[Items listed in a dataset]
--
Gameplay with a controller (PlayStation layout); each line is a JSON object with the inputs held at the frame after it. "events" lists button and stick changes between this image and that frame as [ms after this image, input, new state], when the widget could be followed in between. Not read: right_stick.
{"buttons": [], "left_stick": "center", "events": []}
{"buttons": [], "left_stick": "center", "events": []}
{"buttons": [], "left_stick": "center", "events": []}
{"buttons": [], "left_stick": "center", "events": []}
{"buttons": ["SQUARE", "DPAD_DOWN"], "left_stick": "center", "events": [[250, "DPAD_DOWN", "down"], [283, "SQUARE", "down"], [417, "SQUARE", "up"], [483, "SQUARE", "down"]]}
--
◆ **What you need to do**:
Print each record again. Nothing may be left out.

◆ **Written solution**:
Gameplay with a controller (PlayStation layout); each line is a JSON object with the inputs held at the frame after it. "events" lists button and stick changes between this image and that frame as [ms after this image, input, new state], when the widget could be followed in between. Not read: right_stick.
{"buttons": [], "left_stick": "center", "events": []}
{"buttons": [], "left_stick": "center", "events": []}
{"buttons": [], "left_stick": "center", "events": []}
{"buttons": [], "left_stick": "center", "events": []}
{"buttons": ["SQUARE", "DPAD_DOWN"], "left_stick": "center", "events": [[250, "DPAD_DOWN", "down"], [283, "SQUARE", "down"], [417, "SQUARE", "up"], [483, "SQUARE", "down"]]}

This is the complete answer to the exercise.